# TEXTO DE LECTURA
--- --- ---

Matogrande fomenta el aparcamiento en esquina por falta de sitio para los coches

A CORUÑA CIUDAD

Los sufridos conductores de Matogrande quizá estén a punto de descubrir un nuevo sistema de aparcamiento que no es ni en batería, ni en línea sino algo que podría llamarse en esquina. Y es que a lo largo del día, y en ocasiones también de la noche (especialmente los fines de semana), es posible ver a los vehículos estacionados en prácticamente todas las esquinas de las calles de este barrio.

En horas punta, como las comprendidas entre la una y las tres de la tarde, se pueden encontrar hasta dos automóviles a la vez en cada esquina. Es algo difícil de ver en otros barrios de la ciudad, y menos en el centro de la misma, pero ya se sabe que la necesidad aguza el ingenio y en este caso los conductores de Matogrande están más que desesperados por la carencia de lugares de estacionamiento.

Y no sólo los conductores sino también los vecinos del barrio están hartos y algunos de ellos sostienen que hay días en los que el primer sonido que les llega por la mañana no es el del despertador sino el de los bocinazos de los automovilistas atrapados por otro coche en doble fila o aparcado en la salida del aparcamiento.

Esta misma semana, el martes a la una y media de la tarde, era posible ver en el cruce de las calles Luis Quintas Goyanes con Luciano Yordi dos vehículos en cada esquina y otros dos sobre el paso de peatones. Lo cierto es que la curiosa forma de estacionar no impide la salida de ninguno de los coches y además permite a otros automovilistas transitar por la calle, aunque sea esquivando a los infractores.

Ante esta situación, la presencia de coches en doble fila es ya casi anecdótica y nadie parece inmutarse porque a la una y media de la tarde toda la calle Enrique Mariñas tenga una hilera de vehículos aparcados en batería y a su lado otra en línea, pero en doble fila.

«¡Qué viene la grúa!»

Otro hecho habitual es que los clientes de cualquier establecimiento hostelero de la zona escuchen, mientras toman su consumición, el grito de advertencia del camarero: «¡La grúa; está por ahí la grúa! ¿Alguién tiene el coche en doble fila?». Y es que, cansados de dar vueltas, hay conductores que optan por dejar su coche delante del local y hacer la gestión que sea, incluyendo en este término desde el aperitivo hasta la cañita a la salida del trabajo. En esto no hay distinciones, y hasta es posible ver un vehículo de servicio de los bomberos coruñeses detenido, unos breves minutos en una esquina -¡cómo no!-, mientras despachan al conductor algo para comer durante la guardia.

--- --- ---

# LÍNEAS MOSTRADAS

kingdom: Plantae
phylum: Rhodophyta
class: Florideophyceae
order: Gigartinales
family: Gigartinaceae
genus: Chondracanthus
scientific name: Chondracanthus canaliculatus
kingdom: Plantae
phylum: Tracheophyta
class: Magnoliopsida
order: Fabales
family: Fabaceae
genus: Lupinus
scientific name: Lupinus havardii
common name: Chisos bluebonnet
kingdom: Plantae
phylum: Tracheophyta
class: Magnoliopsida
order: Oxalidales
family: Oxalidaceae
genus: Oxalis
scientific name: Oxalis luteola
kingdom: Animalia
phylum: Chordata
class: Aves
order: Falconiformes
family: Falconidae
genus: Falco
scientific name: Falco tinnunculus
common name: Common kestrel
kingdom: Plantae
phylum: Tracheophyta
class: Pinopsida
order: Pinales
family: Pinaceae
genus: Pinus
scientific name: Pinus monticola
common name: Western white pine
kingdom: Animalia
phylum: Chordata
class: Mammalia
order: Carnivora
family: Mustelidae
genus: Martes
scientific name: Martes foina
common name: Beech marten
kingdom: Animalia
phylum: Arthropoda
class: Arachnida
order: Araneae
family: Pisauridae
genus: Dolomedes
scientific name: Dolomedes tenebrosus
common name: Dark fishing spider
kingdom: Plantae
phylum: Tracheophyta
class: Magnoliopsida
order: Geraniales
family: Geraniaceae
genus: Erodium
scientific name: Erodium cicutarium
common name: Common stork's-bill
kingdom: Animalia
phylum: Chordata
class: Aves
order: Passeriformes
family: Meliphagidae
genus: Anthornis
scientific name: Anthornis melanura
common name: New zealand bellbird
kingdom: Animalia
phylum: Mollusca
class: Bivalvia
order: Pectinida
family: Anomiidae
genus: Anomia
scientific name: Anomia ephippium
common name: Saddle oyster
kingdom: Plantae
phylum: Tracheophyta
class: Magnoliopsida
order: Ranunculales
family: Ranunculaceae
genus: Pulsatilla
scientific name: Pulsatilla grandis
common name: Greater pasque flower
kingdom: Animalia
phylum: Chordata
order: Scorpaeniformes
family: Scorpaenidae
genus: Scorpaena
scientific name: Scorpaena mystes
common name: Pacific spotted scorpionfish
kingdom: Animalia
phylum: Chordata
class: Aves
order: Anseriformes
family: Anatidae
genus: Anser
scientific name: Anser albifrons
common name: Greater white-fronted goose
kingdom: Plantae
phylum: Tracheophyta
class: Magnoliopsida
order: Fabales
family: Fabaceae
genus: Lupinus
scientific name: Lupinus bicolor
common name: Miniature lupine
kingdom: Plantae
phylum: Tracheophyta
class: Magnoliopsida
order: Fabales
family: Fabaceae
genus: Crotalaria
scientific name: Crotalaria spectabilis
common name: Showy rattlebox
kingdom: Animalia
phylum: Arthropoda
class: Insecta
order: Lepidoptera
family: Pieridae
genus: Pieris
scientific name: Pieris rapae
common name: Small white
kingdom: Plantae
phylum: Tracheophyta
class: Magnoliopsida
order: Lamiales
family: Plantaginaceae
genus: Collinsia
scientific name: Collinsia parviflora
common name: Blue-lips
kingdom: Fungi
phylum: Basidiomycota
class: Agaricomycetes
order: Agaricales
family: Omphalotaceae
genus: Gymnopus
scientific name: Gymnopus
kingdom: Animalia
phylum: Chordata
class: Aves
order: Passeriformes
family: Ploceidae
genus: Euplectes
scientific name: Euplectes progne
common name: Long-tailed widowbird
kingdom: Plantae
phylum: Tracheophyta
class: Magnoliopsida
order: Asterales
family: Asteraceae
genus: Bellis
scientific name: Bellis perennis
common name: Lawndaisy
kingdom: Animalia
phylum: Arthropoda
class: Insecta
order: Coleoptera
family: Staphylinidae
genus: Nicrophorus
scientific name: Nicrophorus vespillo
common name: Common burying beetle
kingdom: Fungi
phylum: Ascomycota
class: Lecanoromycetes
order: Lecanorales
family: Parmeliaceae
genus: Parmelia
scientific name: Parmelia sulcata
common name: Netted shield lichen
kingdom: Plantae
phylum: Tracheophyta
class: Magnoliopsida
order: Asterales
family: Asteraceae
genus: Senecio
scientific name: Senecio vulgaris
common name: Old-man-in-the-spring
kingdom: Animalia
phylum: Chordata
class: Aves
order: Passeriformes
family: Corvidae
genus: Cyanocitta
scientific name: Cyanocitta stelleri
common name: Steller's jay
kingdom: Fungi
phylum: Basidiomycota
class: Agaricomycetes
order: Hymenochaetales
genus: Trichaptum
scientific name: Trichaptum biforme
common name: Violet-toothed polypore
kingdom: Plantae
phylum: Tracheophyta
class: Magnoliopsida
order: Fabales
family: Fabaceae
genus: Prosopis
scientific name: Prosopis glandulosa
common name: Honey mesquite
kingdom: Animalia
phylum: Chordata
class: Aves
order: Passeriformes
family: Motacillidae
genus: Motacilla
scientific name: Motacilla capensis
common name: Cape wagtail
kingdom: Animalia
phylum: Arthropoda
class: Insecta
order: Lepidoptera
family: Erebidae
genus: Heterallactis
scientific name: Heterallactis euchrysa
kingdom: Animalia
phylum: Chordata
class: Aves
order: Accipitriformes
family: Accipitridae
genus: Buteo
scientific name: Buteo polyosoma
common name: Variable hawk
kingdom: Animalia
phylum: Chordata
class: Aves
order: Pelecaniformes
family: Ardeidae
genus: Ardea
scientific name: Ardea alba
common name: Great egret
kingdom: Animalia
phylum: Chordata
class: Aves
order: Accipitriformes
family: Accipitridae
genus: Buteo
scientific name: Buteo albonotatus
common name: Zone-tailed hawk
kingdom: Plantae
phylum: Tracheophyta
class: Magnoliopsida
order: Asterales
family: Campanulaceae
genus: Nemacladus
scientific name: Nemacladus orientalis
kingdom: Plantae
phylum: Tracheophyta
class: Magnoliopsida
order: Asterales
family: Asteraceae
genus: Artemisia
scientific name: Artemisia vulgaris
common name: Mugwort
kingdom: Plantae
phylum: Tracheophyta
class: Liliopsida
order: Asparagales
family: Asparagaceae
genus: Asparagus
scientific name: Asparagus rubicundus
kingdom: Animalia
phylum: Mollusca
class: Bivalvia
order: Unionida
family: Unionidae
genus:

--- --- ---

# OBJETIVO DE LA TAREA
Continúa el texto sobre el aparcamiento en Matogrande a partir de su última frase. Estas líneas proceden de otra fuente distinta del texto.

# RESPUESTA
El espacio destinado a las paradas de los autobuses, como la situada en la calle Juan Díaz Porlier, sirve también como aparcamiento normal, quizá pensando que los pasajeros ya tienen un banco en el que sentarse bajo el soportal de la zona. Allí sentado, un jubilado observa como no sólo las líneas amarillas que delimitan el espacio dedicado a la parada se han cubierto de coches, sino que otros cuatro vehículos están en doble fila, con una mujer hablando por teléfono en el interior de uno de ellos y los otros tres conductores «haciendo gestiones por la zona», argumentan para justificar la infracción.

En esos momentos llega un autobús escolar cuyo conductor mide cada centímetro para poder superar la doble fila, tras dejar a un grupo de escolares en la que debería ser la parada . Lo cierto es que el busero ni se inmuta ante la situación y por el gesto que pone ya se ve que está más que acostumbrado a encontrarse en este trance o en otros peores.

Al lado del centro de salud, las escasas plazas están más que cubiertas y el movimiento de los vehículos allí estacionados es mínimo, para desesperación de algunos conductores que pasan por delante con la esperanza de encontrar un lugar donde poder abandonar su vehículo.

Los padres de los escolares que van saliendo del colegio Liceo y sobre todo de la guardería también han sumado unos cuantos vehículos que van colapsando en pocos minutos las calles del entorno. El caos no dura mucho y poco a poco la aglomeración se va disolviendo, después de algunos bocinazos y de unos cuantos gestos de hastío de las conductoras mientras esperan la salida de los coches. Es el atasco diario, al que parecen habituadas.